(Tasks for this exercise)
1. In the dashboard text, what are the two ways to set the port?
2. Retype the dashboard text starting at "The very first" and ending at "one is highlighted.".
3. Sum up the dashboard text in two sentences.

(Reading text)
The dashboard at http://localhost:5000 — every screen you use to operate a persona, and the API call behind every control. This page is the map; the rest of the section is one page per screen.

If you'd rather drive her over HTTP than click, every screen here is a thin client of the HTTP API. Nothing the panel does is private to the panel — a person clicking a button and an agent calling an endpoint take the same path. If you're an agent, start at For agents.

Opening it

When the app or the daemon starts, your browser opens to http://localhost:5000. If port 5000 was taken, the daemon picked the next free one and printed which on startup — read that line, or check the browser tab. The port is also settable with WEB_PORT or the --port flag on eternego daemon.

There is no login. The panel is served on the loopback interface for the same machine the persona runs on. Don't expose the port to an untrusted network.

The very first time you open it with no personas yet, you land on Onboarding instead of a dashboard — there's no one to show. Create or restore a persona and the dashboard appears.

Layout

Every screen shares one frame: a fixed sidebar on the left, the active screen in the main area on the right.

The panel's shared frame — a fixed sidebar on the left, the active screen in the main area (here, the Chat screen).

The left rail holds, top to bottom:

  • Brand — "Eternego" links to / (home). The + button next to it ("Bring another to life") routes to Onboarding.
  • Persona card — the persona you're viewing, with her status dot. Click it to switch between personas; the list is every persona from GET /api/personas.
  • Nav tabs (under the label "Her") — the six screens below. The active one is highlighted.
  • Footer — a lock icon and either the build id or "running locally", a reminder that everything is on this machine.

Main area

Each screen owns its own header (a title and her status line), its own scroll, and its own live-data fetch. Switching tabs swaps the screen; the sidebar stays put. The URL tracks the screen — /persona/{id}/chat, /persona/{id}/status, and so on — so any screen is linkable and reload-safe. Some screens have a sub-route too (/persona/{id}/settings/eye, /persona/{id}/memory/person).

(Provided data)
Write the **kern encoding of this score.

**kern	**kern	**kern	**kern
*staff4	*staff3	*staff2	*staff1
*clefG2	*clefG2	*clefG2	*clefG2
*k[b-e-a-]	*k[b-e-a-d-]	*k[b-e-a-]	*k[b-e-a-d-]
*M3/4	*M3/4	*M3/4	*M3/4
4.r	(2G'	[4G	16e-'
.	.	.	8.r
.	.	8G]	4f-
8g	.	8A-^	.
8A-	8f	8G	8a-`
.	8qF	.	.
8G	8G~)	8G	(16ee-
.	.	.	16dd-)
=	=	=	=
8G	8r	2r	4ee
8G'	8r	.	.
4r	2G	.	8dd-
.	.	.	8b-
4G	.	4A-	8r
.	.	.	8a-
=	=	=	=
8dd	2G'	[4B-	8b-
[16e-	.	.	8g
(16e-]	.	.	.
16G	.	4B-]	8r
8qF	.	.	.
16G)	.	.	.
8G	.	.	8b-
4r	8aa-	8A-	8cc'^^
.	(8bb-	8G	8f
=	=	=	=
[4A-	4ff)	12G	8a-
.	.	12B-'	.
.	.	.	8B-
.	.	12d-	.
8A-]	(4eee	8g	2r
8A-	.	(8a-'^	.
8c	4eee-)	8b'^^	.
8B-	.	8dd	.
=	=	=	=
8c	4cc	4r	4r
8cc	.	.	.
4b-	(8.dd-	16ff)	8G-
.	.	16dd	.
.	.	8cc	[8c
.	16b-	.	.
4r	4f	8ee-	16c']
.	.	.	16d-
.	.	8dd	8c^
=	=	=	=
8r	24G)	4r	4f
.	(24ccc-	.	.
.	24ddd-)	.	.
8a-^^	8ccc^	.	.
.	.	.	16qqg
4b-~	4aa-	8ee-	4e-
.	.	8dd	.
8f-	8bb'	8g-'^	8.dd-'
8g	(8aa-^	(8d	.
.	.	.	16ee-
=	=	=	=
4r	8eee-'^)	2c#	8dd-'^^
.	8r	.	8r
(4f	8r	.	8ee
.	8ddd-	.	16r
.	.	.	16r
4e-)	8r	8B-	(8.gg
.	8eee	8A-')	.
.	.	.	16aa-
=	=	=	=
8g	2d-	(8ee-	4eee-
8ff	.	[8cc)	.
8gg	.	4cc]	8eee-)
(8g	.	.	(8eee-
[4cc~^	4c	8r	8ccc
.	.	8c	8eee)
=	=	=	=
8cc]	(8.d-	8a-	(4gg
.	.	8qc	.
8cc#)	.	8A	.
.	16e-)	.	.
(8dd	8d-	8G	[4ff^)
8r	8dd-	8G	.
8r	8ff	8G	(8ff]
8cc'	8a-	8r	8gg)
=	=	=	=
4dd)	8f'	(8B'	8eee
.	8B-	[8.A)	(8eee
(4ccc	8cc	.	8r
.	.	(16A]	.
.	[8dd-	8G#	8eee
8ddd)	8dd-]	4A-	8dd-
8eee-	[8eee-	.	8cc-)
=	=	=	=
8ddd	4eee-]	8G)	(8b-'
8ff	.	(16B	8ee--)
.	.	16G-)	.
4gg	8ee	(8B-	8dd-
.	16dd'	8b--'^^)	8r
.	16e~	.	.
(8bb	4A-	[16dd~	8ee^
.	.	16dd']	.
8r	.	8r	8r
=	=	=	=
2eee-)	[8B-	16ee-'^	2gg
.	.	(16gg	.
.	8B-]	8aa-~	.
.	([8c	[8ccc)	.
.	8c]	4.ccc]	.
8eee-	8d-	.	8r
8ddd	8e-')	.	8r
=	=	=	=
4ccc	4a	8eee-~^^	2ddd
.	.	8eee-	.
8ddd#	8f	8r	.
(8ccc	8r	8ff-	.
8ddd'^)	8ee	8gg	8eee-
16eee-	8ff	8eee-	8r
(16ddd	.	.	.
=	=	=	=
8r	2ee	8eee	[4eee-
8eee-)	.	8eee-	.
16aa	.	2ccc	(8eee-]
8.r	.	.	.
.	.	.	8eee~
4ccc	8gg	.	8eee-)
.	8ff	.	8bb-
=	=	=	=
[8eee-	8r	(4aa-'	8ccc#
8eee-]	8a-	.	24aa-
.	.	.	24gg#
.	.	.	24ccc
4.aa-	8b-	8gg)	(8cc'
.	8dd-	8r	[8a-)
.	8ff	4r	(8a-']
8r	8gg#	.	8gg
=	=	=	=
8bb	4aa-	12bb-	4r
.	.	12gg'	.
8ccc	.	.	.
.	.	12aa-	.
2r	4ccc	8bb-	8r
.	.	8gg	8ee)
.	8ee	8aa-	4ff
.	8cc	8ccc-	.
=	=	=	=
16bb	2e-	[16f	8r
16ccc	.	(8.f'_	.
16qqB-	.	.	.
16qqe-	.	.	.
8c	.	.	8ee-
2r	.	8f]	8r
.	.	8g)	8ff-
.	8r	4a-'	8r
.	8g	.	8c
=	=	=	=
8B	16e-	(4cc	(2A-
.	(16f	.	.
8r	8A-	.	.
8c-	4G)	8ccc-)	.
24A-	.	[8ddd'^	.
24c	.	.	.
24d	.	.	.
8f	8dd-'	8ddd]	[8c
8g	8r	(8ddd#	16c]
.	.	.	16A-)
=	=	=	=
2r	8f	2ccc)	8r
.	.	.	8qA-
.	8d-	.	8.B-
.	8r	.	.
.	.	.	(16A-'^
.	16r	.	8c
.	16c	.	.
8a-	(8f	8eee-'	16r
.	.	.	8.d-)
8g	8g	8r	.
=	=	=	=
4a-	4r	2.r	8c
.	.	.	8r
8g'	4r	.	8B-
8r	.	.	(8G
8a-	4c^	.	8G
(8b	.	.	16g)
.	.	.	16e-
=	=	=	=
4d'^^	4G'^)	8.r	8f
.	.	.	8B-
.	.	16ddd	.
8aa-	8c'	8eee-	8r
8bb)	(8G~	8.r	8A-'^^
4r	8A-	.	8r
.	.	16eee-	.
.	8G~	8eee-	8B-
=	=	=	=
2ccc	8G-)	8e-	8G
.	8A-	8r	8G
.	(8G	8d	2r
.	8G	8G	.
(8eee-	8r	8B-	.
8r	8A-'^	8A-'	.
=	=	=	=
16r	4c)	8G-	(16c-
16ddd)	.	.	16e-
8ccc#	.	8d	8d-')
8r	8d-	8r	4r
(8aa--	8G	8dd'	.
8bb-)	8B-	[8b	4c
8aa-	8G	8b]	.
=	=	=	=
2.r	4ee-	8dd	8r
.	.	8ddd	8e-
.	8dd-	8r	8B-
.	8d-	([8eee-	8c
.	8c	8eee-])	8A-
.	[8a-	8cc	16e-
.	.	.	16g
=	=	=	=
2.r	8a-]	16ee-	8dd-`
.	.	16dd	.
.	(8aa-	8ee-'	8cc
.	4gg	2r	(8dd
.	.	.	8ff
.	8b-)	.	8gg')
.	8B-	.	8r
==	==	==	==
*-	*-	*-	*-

(Per-task outputs)
1. With WEB_PORT or with the --port flag on eternego daemon.

2.
The very first time you open it with no personas yet, you land on Onboarding instead of a dashboard — there's no one to show. Create or restore a persona and the dashboard appears.

Layout

Every screen shares one frame: a fixed sidebar on the left, the active screen in the main area on the right.

The panel's shared frame — a fixed sidebar on the left, the active screen in the main area (here, the Chat screen).

The left rail holds, top to bottom:

  • Brand — "Eternego" links to / (home). The + button next to it ("Bring another to life") routes to Onboarding.
  • Persona card — the persona you're viewing, with her status dot. Click it to switch between personas; the list is every persona from GET /api/personas.
  • Nav tabs (under the label "Her") — the six screens below. The active one is highlighted.

3. The dashboard at http://localhost:5000 has no login, runs on the same machine as the persona, and is a thin client of the HTTP API, so a person clicking a button and an agent calling an endpoint take the same path. Every screen shares one frame, with a fixed left sidebar holding the brand, persona card, nav tabs and footer, and a main area showing the active screen, whose URL makes it linkable and reload-safe.